Biography
Jean Craighead George was born on July 2, 1919, in Washington, D.C., into a family whose consuming interest was nature. Both of her parents, Dr. Frank C. and Carolyn Johnson Craighead, were entomologists, or insect specialists, and a succession of wild birds and animals shared the family home over the years. The family often spent summers on their farm in Pennsylvania or on field trips. Twin brothers, Frank and John, grew up to become ecologists, while George herself became an author, illustrator, and naturalist— although she did not settle into her career immediately.

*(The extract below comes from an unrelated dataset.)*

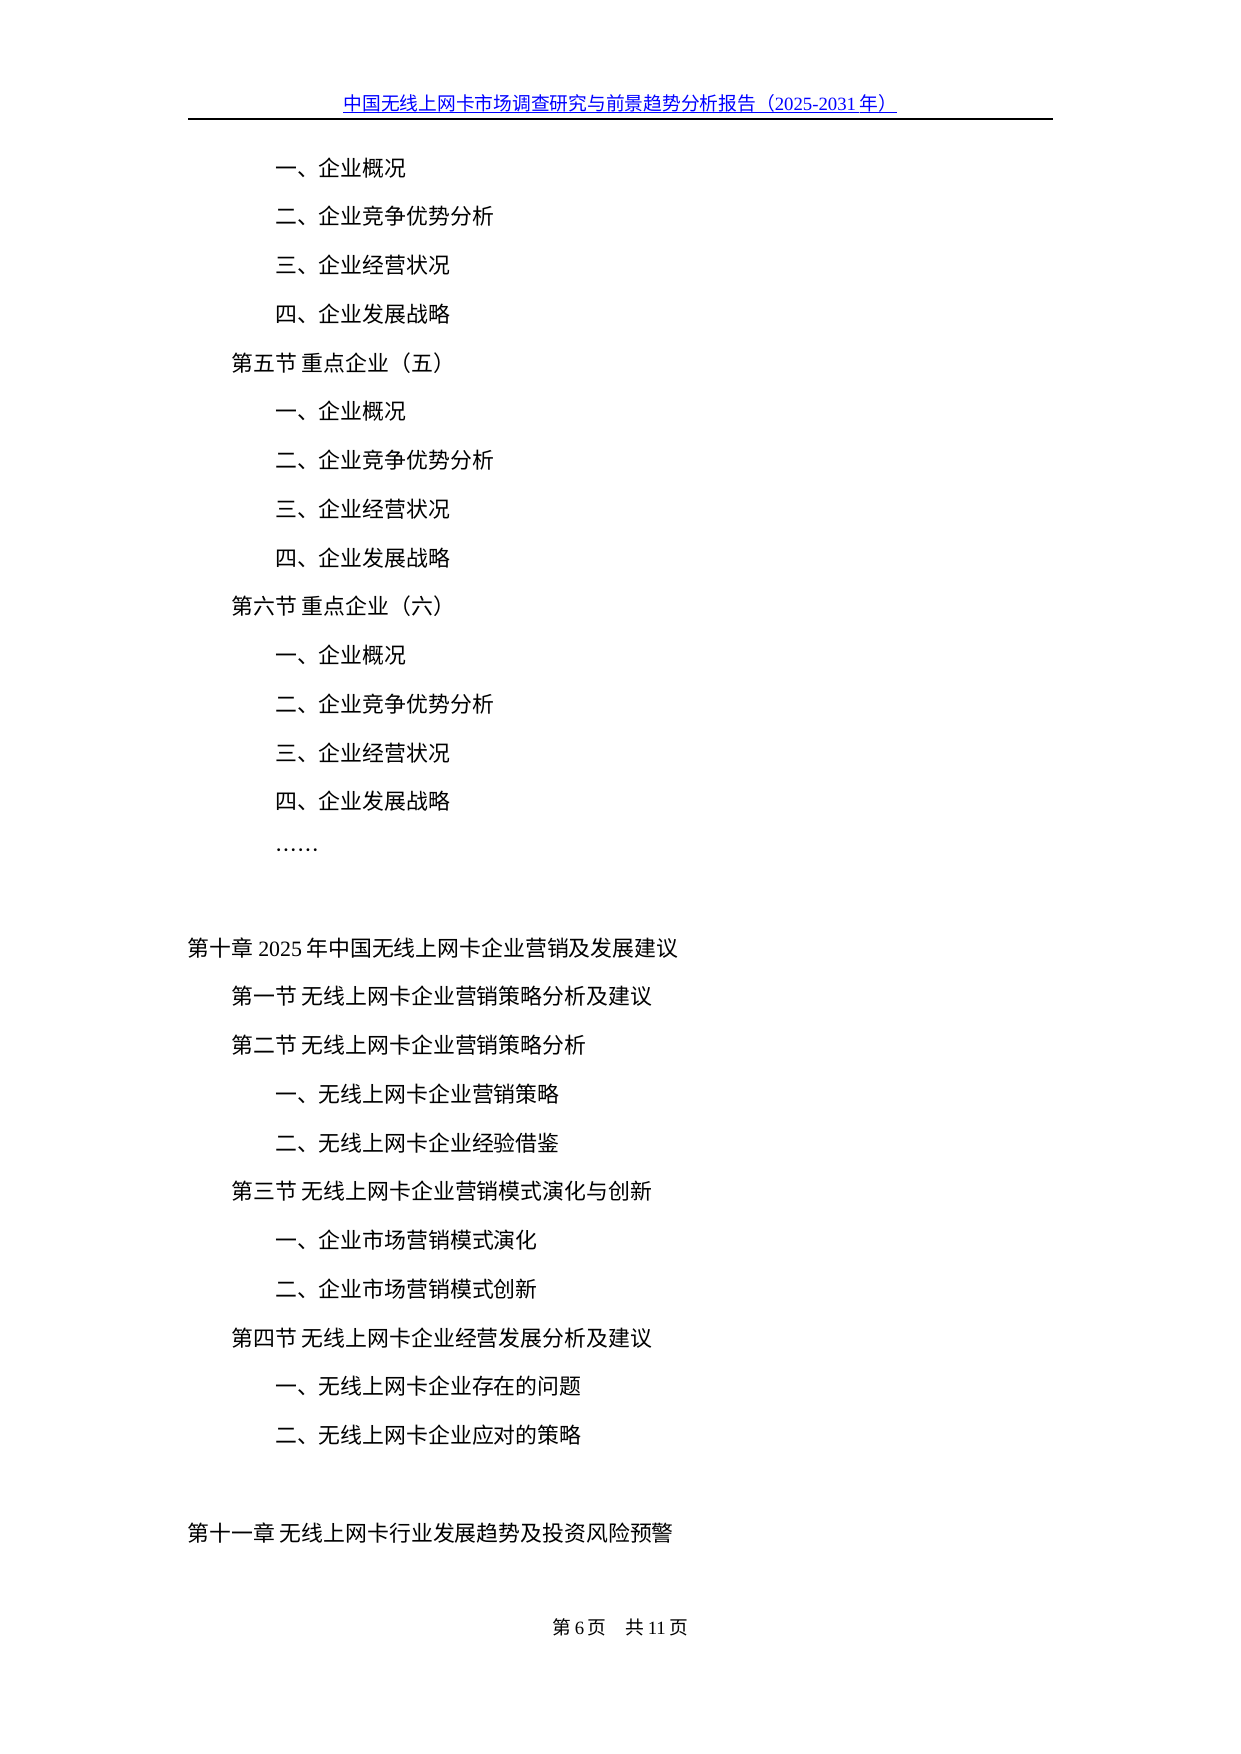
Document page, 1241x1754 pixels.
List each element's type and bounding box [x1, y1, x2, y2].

text [187, 150, 1053, 1548]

George studied both natural science and English at Penn State University, the latter under the noted American poet Theodore Roethke. After graduating with a bachelor's degree in 1941, she departed for Louisiana State University to study modern dance. With the United States' entry into World War II, however, George put aside her dancing ambitions and became a reporter. Since then, writing has been the foundation of her career, and environmental subjects her frequent focus. Her journalistic assignments, particularly those she took on as roving reporter for Reader's Digest—a position she held for many years—often provided material for subsequent children's books.

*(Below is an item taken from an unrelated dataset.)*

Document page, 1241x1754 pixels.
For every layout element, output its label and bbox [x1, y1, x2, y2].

In 1944 she married John L. George, 'an ecologist. Together they wrote six well-researched children's books on natural history and raised three children—Twig, Craig, and Luke. The marriage ended in divorce in 1963.
George has written close to fifty books for children and young adults over the course of her career, several of which received important awards. In her most popular books, she parallels descriptions of a somewhat anthropomorphized natural world with stories of children or teens struggling to grow up and become independent. The lives of the children and the life cycles of natural creatures become intertwined as George emphasizes the interrelationships of all living parts of the earth's environment.
Julie of the Wolves is based on material George gathered during a trip to the Arctic Research Laboratory in Barrow, Alaska. She never accomplished the original goal of her trip—to write an article about wolf language and family behavior—but the novel won the Newbery Medal as the best children's book of 1973. Perhaps George's best-known book for young adults is My Side of the Mountain, which she based to some extent on her own childhood experiences camping in the wilderness. This story of a boy's year in the wilderness was a Newbery Honor Book and the basis of a 1969 film by Paramount Studios, George's personal favorite is Spring Comes to the Ocean (1965), a nonfictional account of the gradual changes made by sea creatures in response to the changing season.
George currently lives in Chappaqua, New York, in a home filled with wildlife— ravens, raccoons, and even an indoor pond with a bubbling fountain and a stock of fish.